Surprisingly, by early 80s when HIV became common across the world, half of all infections in DR Congo were outside Kinshasa which points out how fast the epidemic grew.

HIV in the USA

In the 1980s, people entirely became aware of the HIV pandemic and officially labeled as a deadly condition all over the world. By this time the spread was slow, and few cases of rare diseases were being reported among gay men in the US cities like Kaposi’s sarcoma and lung infections, but no one knew the reason why the opportunistic diseases were spreading until later when it was concluded that it was an infectious disease that was causing them.

At first, the condition was viewed as a gay disease, and people gave it various names including gay compromise syndrome until 1982 when scientists discovered that condition was spreading among other populations like injection drug users especially heroin users and hemophiliacs. Later in 1983, HIV was isolated and identified by researchers in France- the Pasteur Institute who named the virus Lymphadenopathy-Associated Virus (LAV).
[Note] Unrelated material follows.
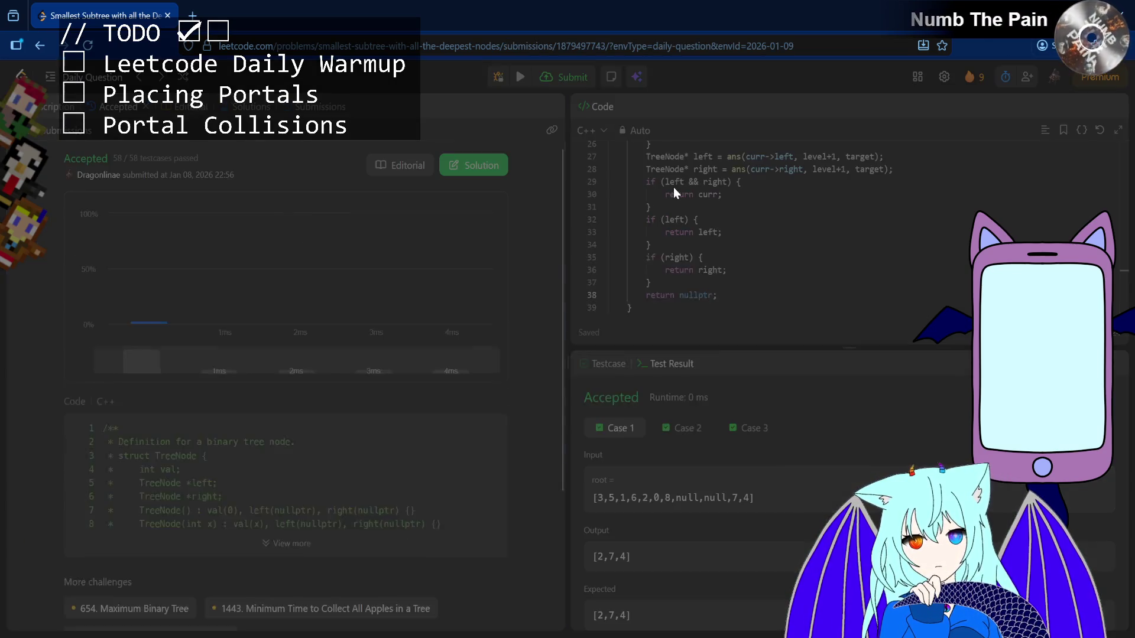
- Close the Daily Coding Challenge Completed popup
click(704, 269)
The virus was confirmed to be the cause for AIDS. Other researchers working at the USA National Cancer Institute also isolated the virus and named it HTLV-III. It is only later that the two studies were acknowledged to be the same thing.

In the same year, the Centers for Disease Control and Prevention listed all groups of people at risk including people injecting drugs, partners of people with the virus, hemophiliacs and people that had been to Haiti the most recent time. Due to immeasurable panic and lack of knowledge, people began group people and related them to HIV. Then came up the Four-H-Club: Homosexuals, Hemophiliacs, Haitians and Heroin addicts. This even worsened as stigmatization went high before more research was conducted and more information put out there regarding the “deadly” virus.